▶ **GIVEN PASSAGE**
Birmingham City rarely used ‘club developed players’ during their League One title-winning season under Chris DaviesBirmingham City are still benefitting from the sales of Jude (left) and Jobe Bellingham.
On the face of it, the EFL’s ‘club developed player’ rule poses a problem for Birmingham City – but scratch beneath the surface and it’s been made irrelevant.
Blues are a club with a long history of promoting from within. Butland, Redmond, Gray, Bellingham (x2), Hall and James have all earned the chant ‘one of our own’ in recent years at St Andrew’s.
Naming a club developed player in their EFL squad list or even a matchday squad, as per the rules, has never been a problem – until now.
Chris Davies only named a club developed player in a Blues squad for a League One match four times last season. Brandon Khela was a substitute versus Reading, Wycombe and Barnsley, and Bradley Mayo featured on the bench at Bolton.

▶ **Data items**
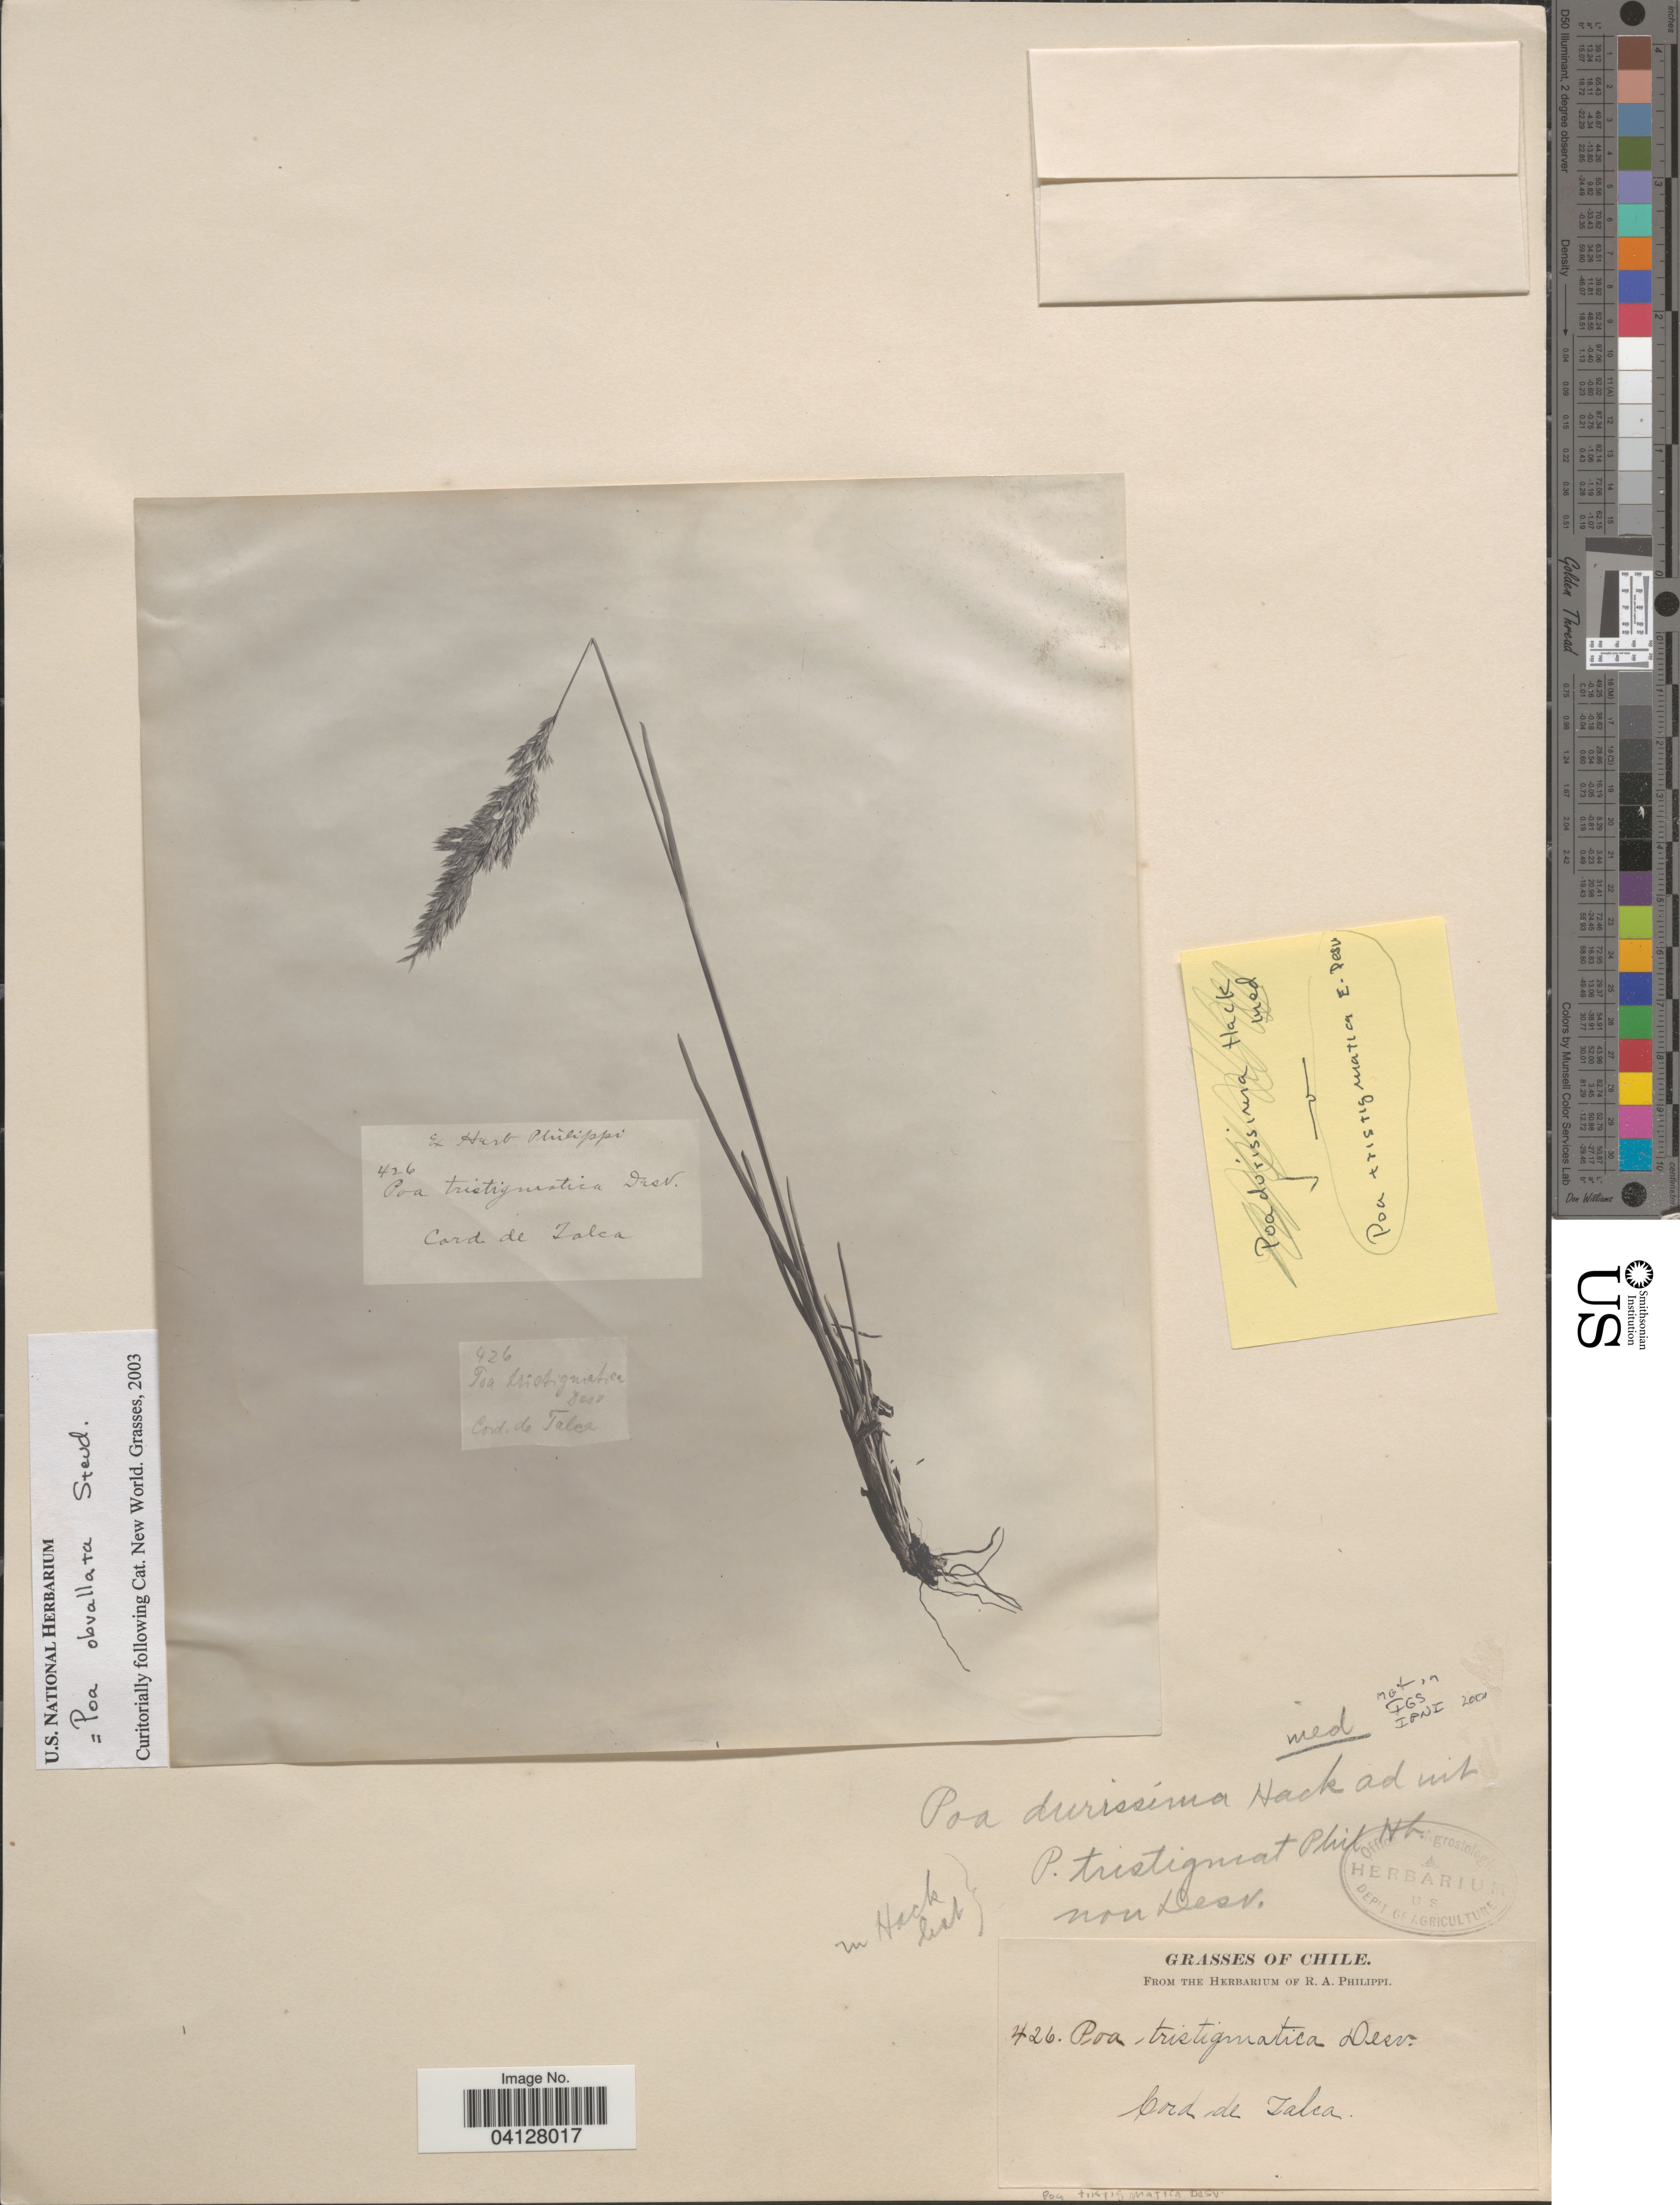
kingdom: Plantae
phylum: Tracheophyta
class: Liliopsida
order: Poales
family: Poaceae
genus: Poa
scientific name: Poa obvallata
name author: Steud.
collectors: ex. herb. R.A. Philippi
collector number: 426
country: Chile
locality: Cord de Talca.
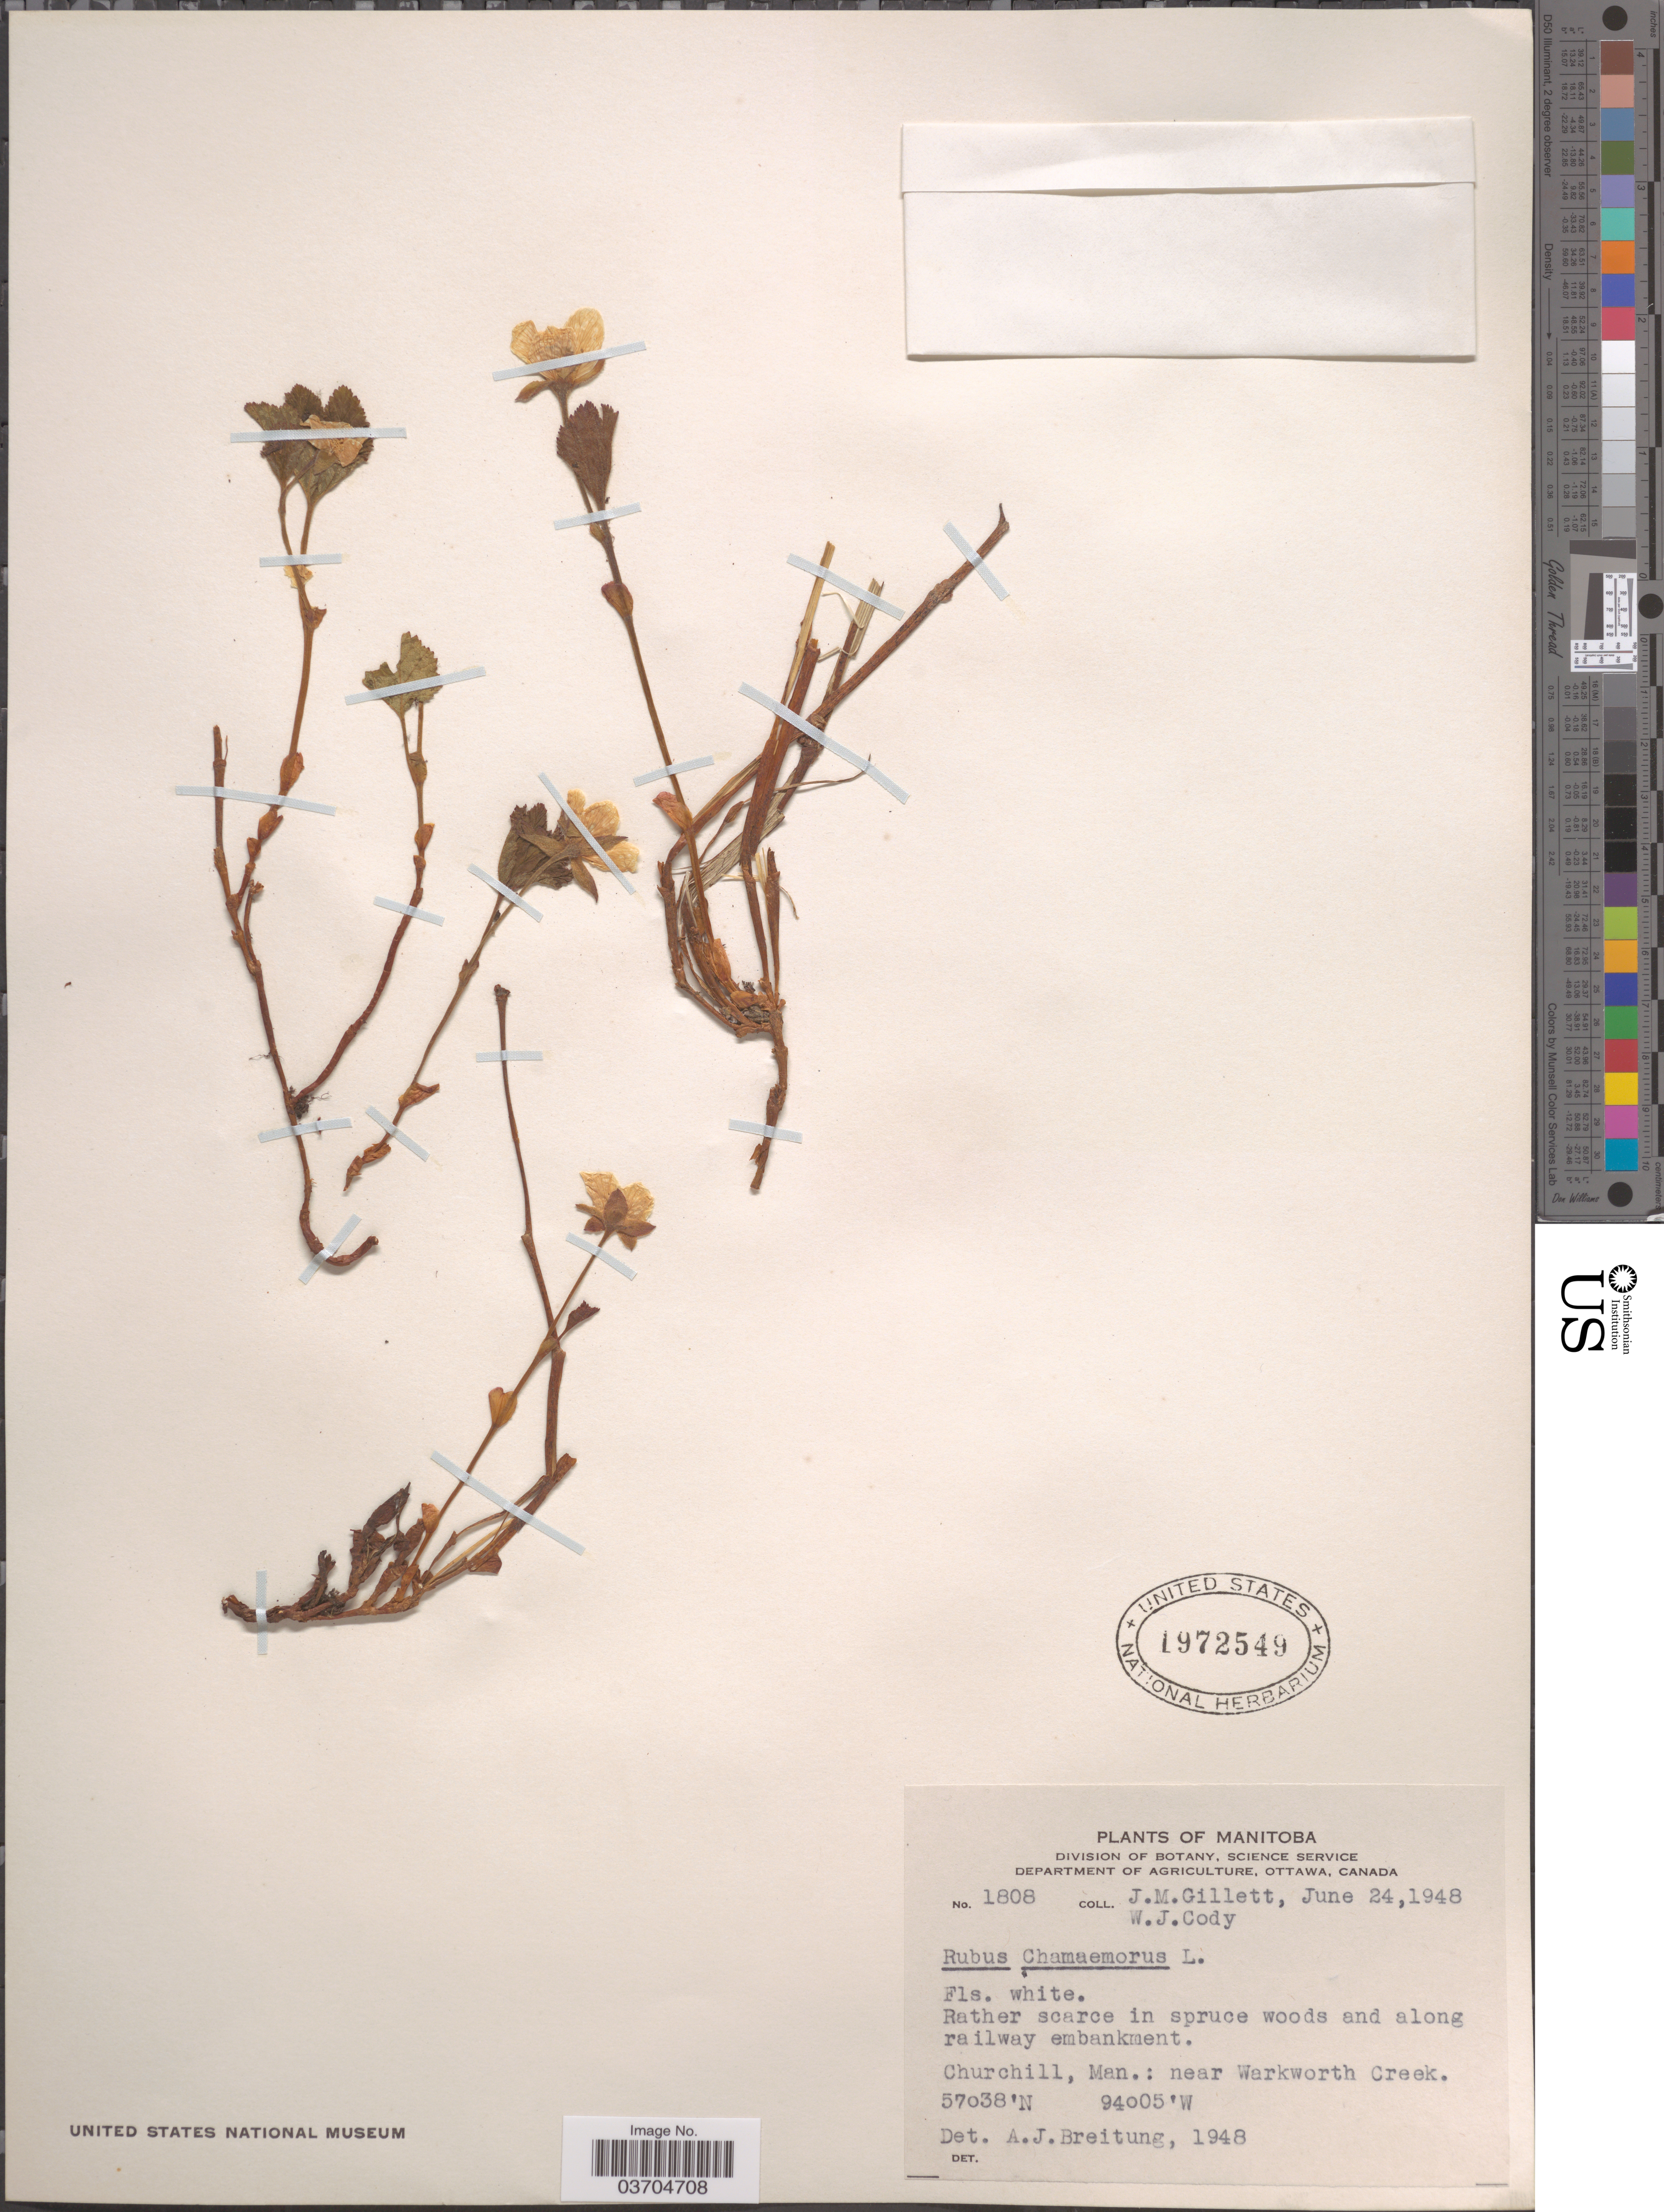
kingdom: Plantae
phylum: Tracheophyta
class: Magnoliopsida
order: Rosales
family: Rosaceae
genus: Rubus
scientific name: Rubus chamaemorus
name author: L.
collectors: J. M. Gillett & W. Cody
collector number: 1808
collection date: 1948-06-24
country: Canada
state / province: Manitoba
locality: Churchill: near Warkworth Creek.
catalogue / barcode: US 1972549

▶ **DIRECTIVE**
Pick up the article on Birmingham City and the EFL's club-developed player rule after its last sentence and continue it.

▶ **REPLY**
No club developed player – ‘a player who has been registered with the relevant club for a minimum of 12 months prior to the end of his Under 19 Season’ – made the squad Blues registered with the EFL at the end of each transfer window either.
That was despite the rules stating: “Each club shall be required to nominate at least one Club Developed Player on either the Squad List, or on the Team Sheet for all League matches (including Play Off matches).”
The punishment for not abiding by that rule is a reduced number of substitutes. But Davies need not worry about punishments and he will always be able to name nine substitutes for Championship games irrespective of whether he utilises a club developed player.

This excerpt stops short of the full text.